From what I understood after reading Shweta Mayekar’s article, the acronym S.L.A.M stands for Simultaneous Localization and Mapping. It is an algorithmic technology and AR/VR application that translates data that’s gathered from the physical world as reference points and translated into a virtual environment in real-time. The reference points help the machine distinguish between the floors, walls, and other barriers that are in the area. It’s kind of like creating a virtual 3D spatial map that uses various physical environments as a resource. Using S.L.A.M is especially useful in unknown environments where no GPS scan or map signal is available at all in the area. Overall S.L.A.M helps AR and VR technologies create visually clearer and more stable digital realities.
The Parts That Make The Whole
I learned from reading professor Andreas Jakl’s blog that S.L.A.M is actually made up of four parts that help make it work overall. The four parts are called front-end, back-end, sensor data, and S.L.A.M estimate. Front-end is feature extraction, or the work of reducing the number of resources required to describe a large set of data from a certain physical environment. It needs to be related to actual landmarks or map points so that the technology can help reduce any drift that might happen by recognizing what it has already seen. Back-end localizes the camera, handles the overall geometric reconstruction of the virtual world, and takes special care of connected relationship between different frames. Sensor data is the data of mobile device’s cameras, gyroscopes, and accelerometers (an instrument for measuring acceleration). The data can be augmented by other sensors as well like a depth sensor or GPS. The last part of the whole, S.L.A.M estimate, is just the result of all of the contained tracked features, their locations and relation, along with the camera that is positioned in the physical world.

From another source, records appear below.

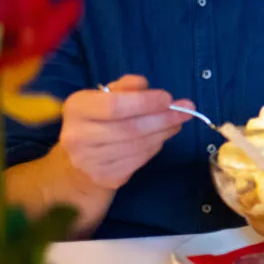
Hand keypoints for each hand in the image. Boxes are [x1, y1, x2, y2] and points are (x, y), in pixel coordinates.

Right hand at [58, 74, 193, 190]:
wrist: (80, 159)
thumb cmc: (99, 118)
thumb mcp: (107, 95)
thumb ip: (126, 86)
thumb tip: (146, 86)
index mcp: (76, 108)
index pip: (114, 106)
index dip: (145, 102)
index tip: (168, 98)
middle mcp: (77, 136)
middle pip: (130, 128)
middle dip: (163, 118)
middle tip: (186, 110)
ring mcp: (89, 161)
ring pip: (138, 146)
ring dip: (163, 133)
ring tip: (177, 123)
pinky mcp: (104, 177)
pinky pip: (139, 160)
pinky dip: (155, 147)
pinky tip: (160, 138)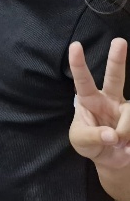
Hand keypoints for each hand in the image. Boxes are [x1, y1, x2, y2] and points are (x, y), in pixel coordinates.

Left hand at [68, 38, 129, 169]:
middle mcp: (109, 99)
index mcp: (89, 99)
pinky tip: (128, 148)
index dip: (78, 63)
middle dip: (117, 59)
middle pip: (114, 76)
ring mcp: (126, 108)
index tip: (75, 45)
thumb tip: (113, 135)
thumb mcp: (81, 141)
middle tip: (119, 41)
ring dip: (124, 133)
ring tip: (120, 144)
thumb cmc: (89, 143)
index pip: (82, 79)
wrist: (110, 159)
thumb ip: (93, 136)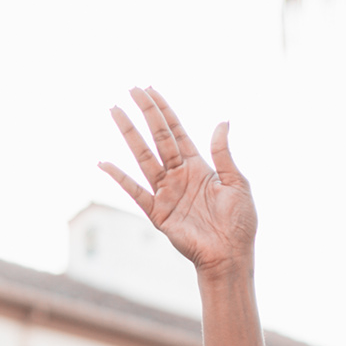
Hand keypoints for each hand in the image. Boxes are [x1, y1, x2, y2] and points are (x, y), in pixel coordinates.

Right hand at [101, 86, 256, 274]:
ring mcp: (166, 193)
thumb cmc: (240, 224)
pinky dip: (119, 178)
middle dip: (145, 113)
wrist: (230, 256)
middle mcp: (179, 175)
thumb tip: (223, 121)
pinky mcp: (158, 213)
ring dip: (129, 133)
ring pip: (143, 156)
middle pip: (158, 137)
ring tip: (115, 111)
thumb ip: (224, 154)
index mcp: (198, 167)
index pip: (176, 131)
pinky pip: (135, 192)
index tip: (150, 89)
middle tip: (131, 89)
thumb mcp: (237, 183)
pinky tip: (104, 163)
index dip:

From reading the book, “AR: Principles and Practice”, I was able to learn about three important terms that overlap when it comes to the work of measuring and alignment of objects for an augmented reality. These three terms are tracking, calibration, and registration. Tracking is used to describe dynamic sensing and measuring of AR system so that virtual objects that are connected to physical object in a 3D space have the same relative position and orientation. Calibration is the process of comparing measurements made with two different devices, a reference device and a device that will be calibrated. A fun, small, thing I learned is that calibration, unlike tracking which is used all the time, is only used in discrete times or it may even only be used once in a device’s lifetime. The last term, registration, when it comes to AR refers to the the specific alignment of coordinate systems between the virtual and physical objects. For this to work, it usually requires a user’s head or camera to be tracked providing the video background, or even both at times.
Two Types of Registration
- Static Registration — When a user or the camera is not moving at all, it requires calibration of the tracking system so that it can establish a common coordinate system between the virtual and physical object.
- Dynamic Registration — When the user or the camera is moving, this type of registration requires tracking.
Stationary Tracking Systems
There are certain types of tracking that can be used for different AR/VR systems that determines the best performance, cost, size, weight, and power consumption options for creators depending on what’s needed or wanted. Introduced in the 1990s, due to this type of tracking system’s stationary nature, the trackers below are not very popular AR Today. Although they aren’t very popular or used very much currently, I still thought they were interesting to learn about when reading from the “AR: Principles and Practice” book.
- Mechanical Tracking — One of the oldest techniques, it builds on mechanical engineering methods to track a person’s motions and positions relative to the machine, usually something like a robotic arm, that user is attached or hooked up to.
- Electromagnetic Tracking — Uses a stationary source that produces three, right angle, magnetic fields strength and direction to measure both the position and orientation.
- Ultrasonic Tracking — Measures the time of flight of a sound pulse traveling from the source to sensor. For this to work, it needs to have multiple sensors send their pulses following an order of sequence, and there needs to be no disturbance from loud environment noises to avoid
The stationary trackers up above are suitable for certain types of VR applications that don’t require a user to move around much. However, that doesn't work very well for Augmented reality because their type of tracking system should be mobile, not stationary. The thing with mobile tracking systems is that they have to perform locally from mobile devices for AR users to be able to roam about in an unconstrained environment, whether it be indoors or outdoors. The problem with this is that it can limit processing power and applicable techniques that can operate with mobile sensors. All modern mobile devices, whether it be phones or tablets, are equipped with an array of sensors like, for example, GPS or wireless networks (WIFI, Bluetooth, and mobile phone networks) that can help determine a person’s position.
Currently, S.L.A.M for AR is still developing, although developing really fast. I think that this technology could be very useful for my group’s project. It could collect data of the location/position Catalyst’s building overall, but more specifically the teacher’s offices and create a virtual spatial map of the same physical layout. Then we could use the visual layout to implement our ribbon idea and use other AR technology, like one of the mobile sensors, to create the ribbon mapping system that will lead people in the right direction of the professor they wish to speak to.